The book reads like her life story replete with incidents of derelict parenting by her mother. But at the same time one cannot help but feel sympathy for the mother who has to bring up an audacious child like Urmilla. At the same time, one is made to wonder how this could be the author’s life story when she hailed from such an illustrious family – her mother was poet and novelist Gauri Deshpande and grandmother was Irawati Karve, the famous sociologist, who could not have ignored this child who was blessed with a lively imagination.
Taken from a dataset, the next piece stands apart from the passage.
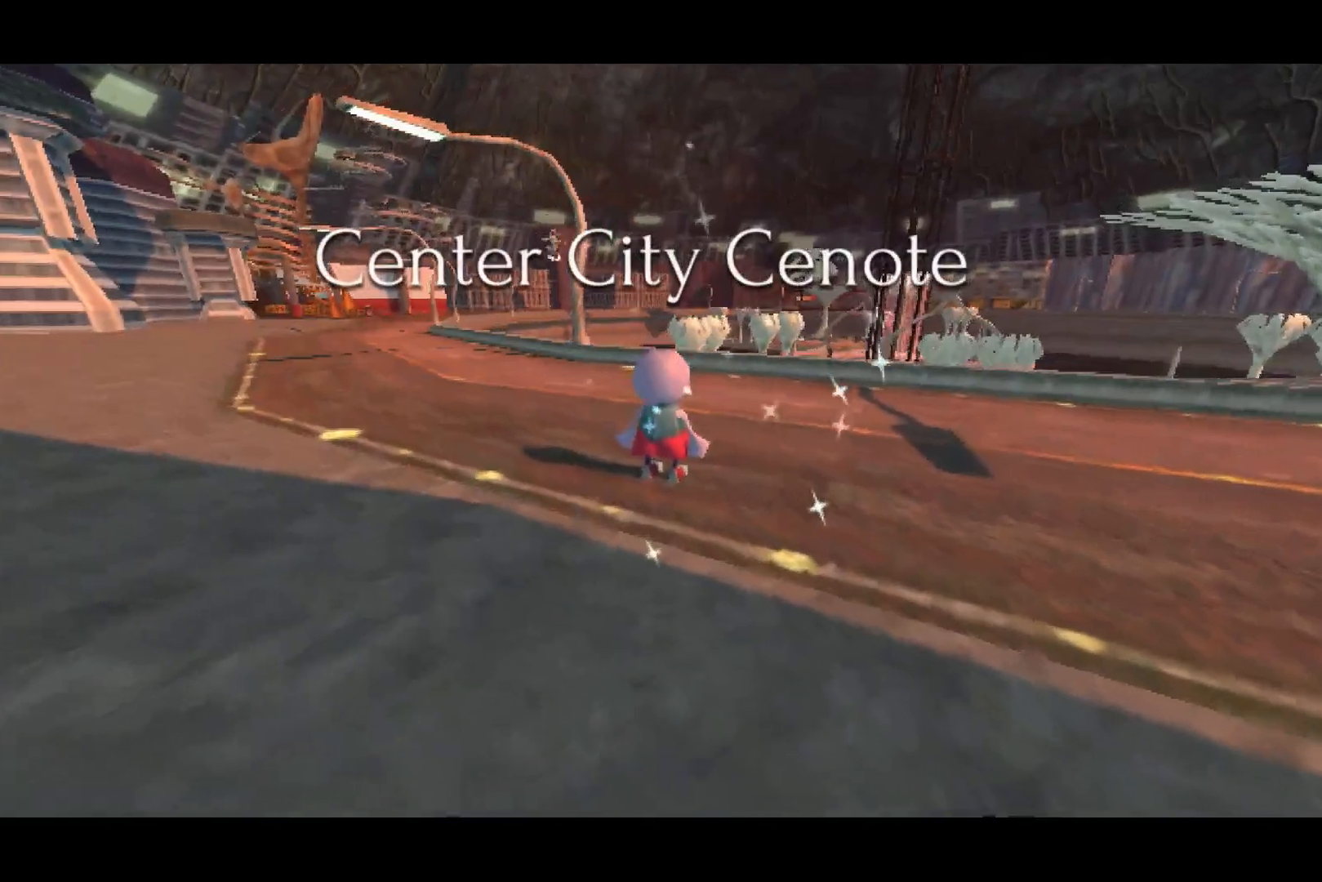
{"buttons": ["CROSS"], "left_stick": "left", "right_stick": "center", "events": [[233, "left_stick", "left"]]}
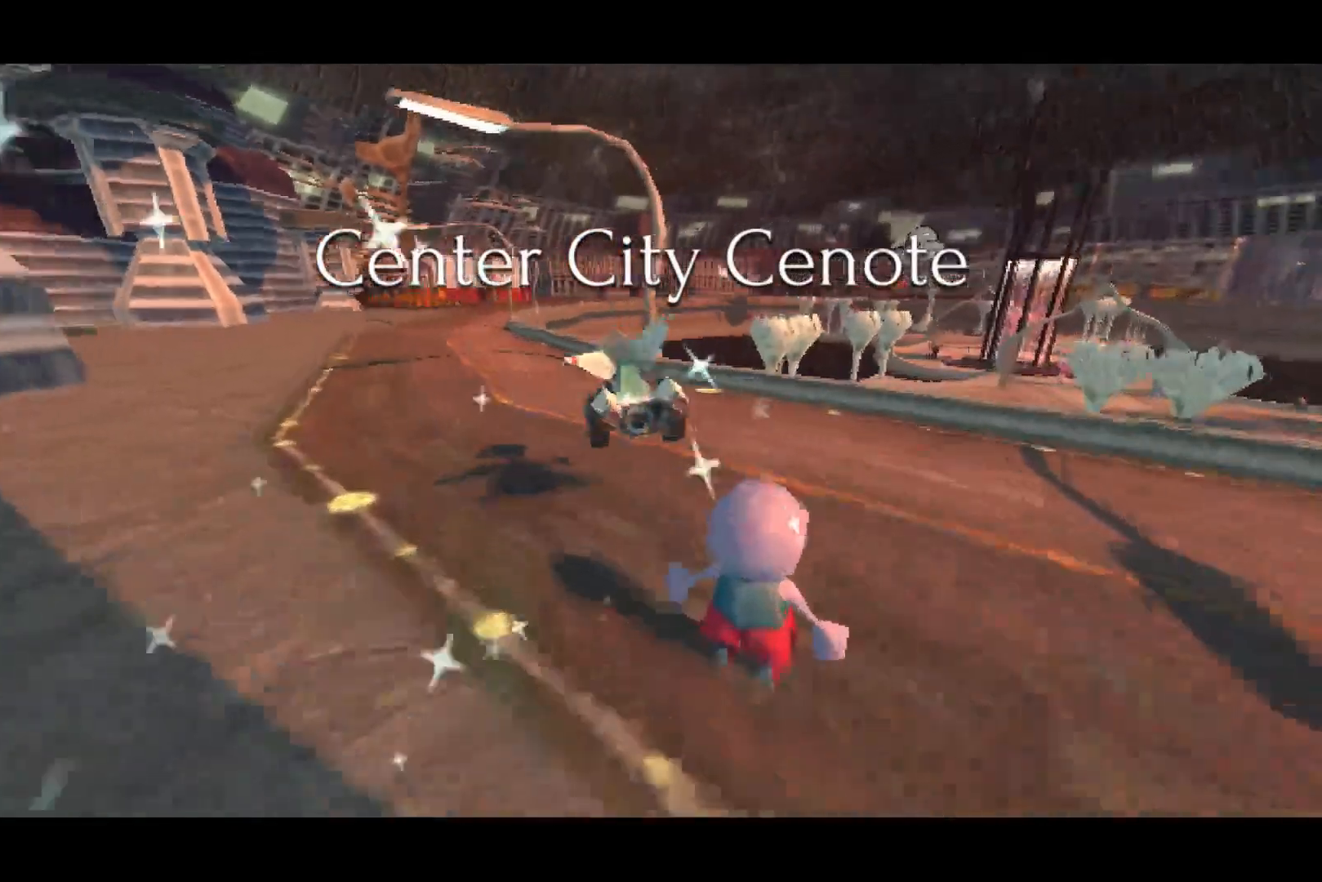
{"buttons": ["CROSS"], "left_stick": "left", "right_stick": "center", "events": []}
This is, in any case, a tragic story of a highly-acclaimed mother who has no time or patience to take care of her daughters, two by her first husband and one by the second.
Virginia, normally called Ginny or Gin, begins her story by talking about her wait outside the Intensive Care Unit where her mother lies dying and is being looked after by a doctor who had been spurned by her long ago. Virginia talks of the stark poverty they lived in with her mother unable to buy even shoe-polish and how her mother gets the daughter enrolled in a school for mid-day free meals. At home, Virginia longs for her mother’s attention. At first she attends to all the household chores but her mother looks past her. The loneliness of not being acknowledged is so terrifying that Virginia becomes destructive.
In her desperation, she uses her body to get her mother’s love. After a long-winded journey through her love life, we find this protagonist finding happiness and peace in the true conventional style. What is more, the little girl stumbles her way through life devoid of support from her mother, biological father, stepfather, grandparents or any other relation.
The book is nothing much to write home about.
(Tranquebar Press, 571 Poonamallee High Road, Kamaraj Bhavan, Aminijikarai, Chennai- 600 029.)